ExxonMobil and Chevron smash earnings records after global oil price spike
ExxonMobil and Chevron broke second-quarter profit records as the spike in energy prices following Russia’s invasion of Ukraine was a boon for the US oil supermajors.
The huge gains come as consumers reel from sky-high fuel costs that have helped drive inflation to levels not seen in decades in the United States and Europe, threatening a political backlash against energy companies .
Exxon’s second-quarter net profit was $17.9 billion, beating analysts’ estimates of $16.9 billion, according to data compiled by S&P Capital IQ. The company’s previous record quarterly profit was $15.9 billion in 2012, another year of high oil prices.
Chevron’s second-quarter profit was $11.6 billion, also its highest quarterly profit and easily beating consensus estimates of $9.9 billion.
“Earnings and cash flow benefited from increased production, higher realizations and tight cost control,” said Darren Woods, chief executive of Exxon.
The blockbuster earnings came after U.K.-based Shell on Thursday reported its record second straight quarter with adjusted profit of $11.5 billion. French company TotalEnergies said the same day that profits for the quarter jumped to $9.8 billion, almost triple the same period a year ago.
The five Western oil supermajors – Exxon, Chevron, Shell, BP and TotalEnergies – are together on track to generate well over $50 billion in profits in the three months to the end of June.
Italian rival Eni also announced exceptional quarterly results on Friday, boosting investors after quadrupling year-on-year its adjusted net profit to 3.81 billion euros.
The ‘downstream’ oil refining businesses of Exxon and Chevron propelled their results soaring after profit margins from selling refined fuels above the cost of buying crude oil soared to record highs .
In the United States, the national average gasoline price hit a record high of more than $5 a gallon in June, although it has since fallen.

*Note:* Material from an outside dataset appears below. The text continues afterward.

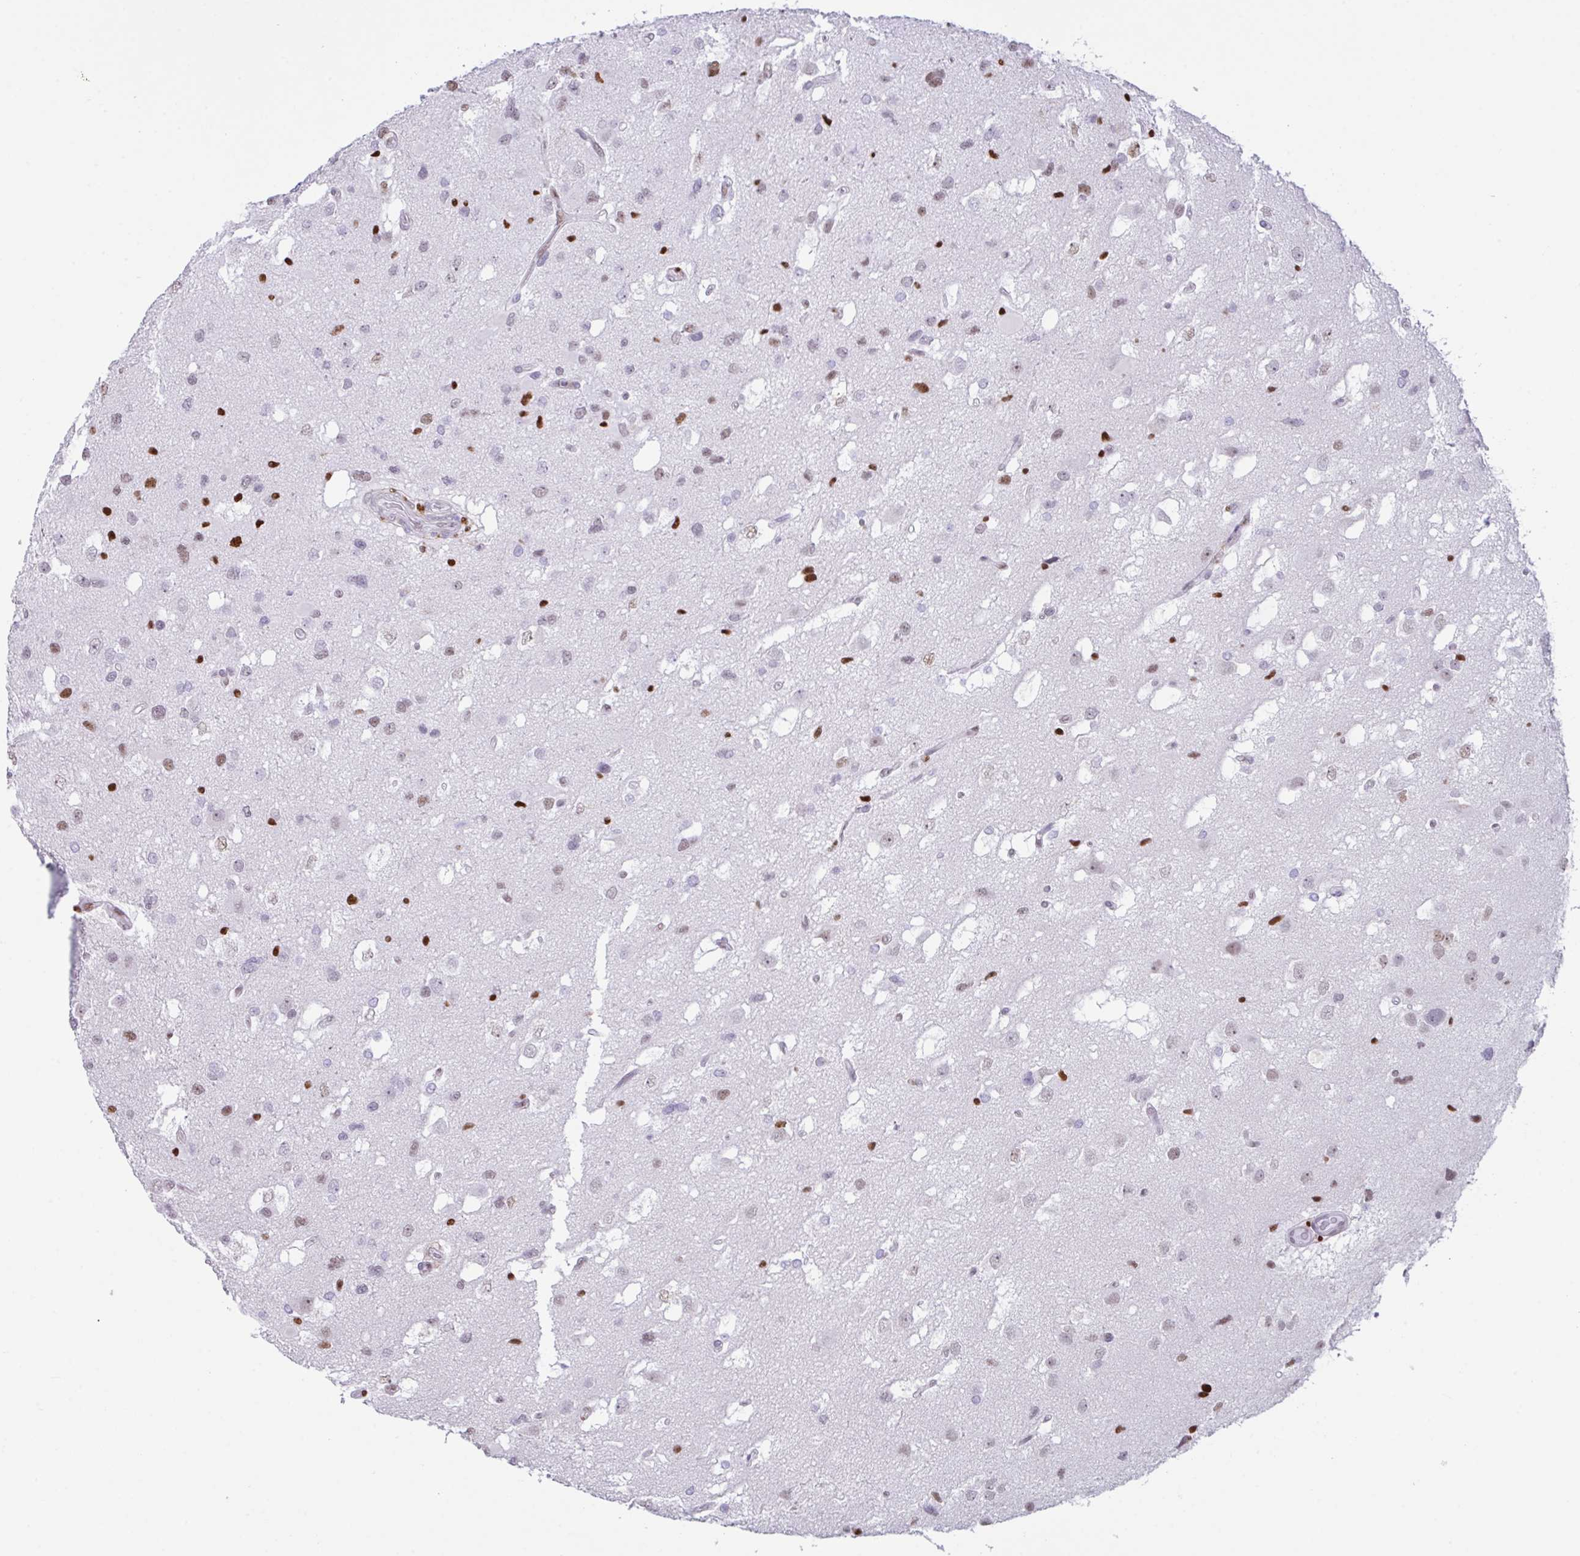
{"staining": {"intensity": "weak", "quantity": "<25%", "location": "nuclear"}, "tissue": "glioma", "cell_type": "Tumor cells", "image_type": "cancer", "snomed": [{"axis": "morphology", "description": "Glioma, malignant, High grade"}, {"axis": "topography", "description": "Brain"}], "caption": "Protein analysis of malignant glioma (high-grade) shows no significant staining in tumor cells.", "gene": "BTBD10", "patient": {"sex": "male", "age": 53}}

Big Oil’s financial windfall has sparked attacks from politicians and sparked growing calls for a windfall tax on profits, which companies face in the UK and elsewhere. Last month, US President Joe Biden said Exxon was making “more money than God” and promised to “make sure everyone knows about Exxon’s profits”.
Exxon and Chevron responded by saying they were increasing spending on new supplies to help meet growing demand. However, their capital spending remains well below pre-pandemic levels and they have prioritized increasing dividends and share buybacks.
Woods touted the company’s production growth in the U.S. Permian shale oil and gas fields in Texas and New Mexico, which Exxon said is up 130,000 barrels of oil equivalent per day. compared to the first half of 2021.
Pierre Breber, chief financial officer of Chevron, said he expects the company to increase spending next year as the company responds to increased demand.
“Our budget this year is about $15 billion and our forecast through 2026 is $15-17 billion a year, which gives us $2 billion of headroom. . . you should see higher capital from us in 2023,” he said, pointing to the Permian as an area likely to have increased production.
Exxon’s quarterly revenue rose 71% year-over-year to $115.7 billion, while Chevron’s rose more than 80% to $68.8 billion. Shares of Exxon jumped 3.5% to $95.89 early Friday, while Chevron gained 7.1% to hit $161.04.
The outlook for the oil majors has darkened in recent weeks as central banks around the world rapidly raise interest rates to fight inflation, largely due to the effects of soaring energy prices, raising fears of a global economic slowdown.
Widening economic fears sparked a strong sell-off in oil and gas stocks, even amid expectations of bumper earnings, although their prices remained up on the year and outperformed the market.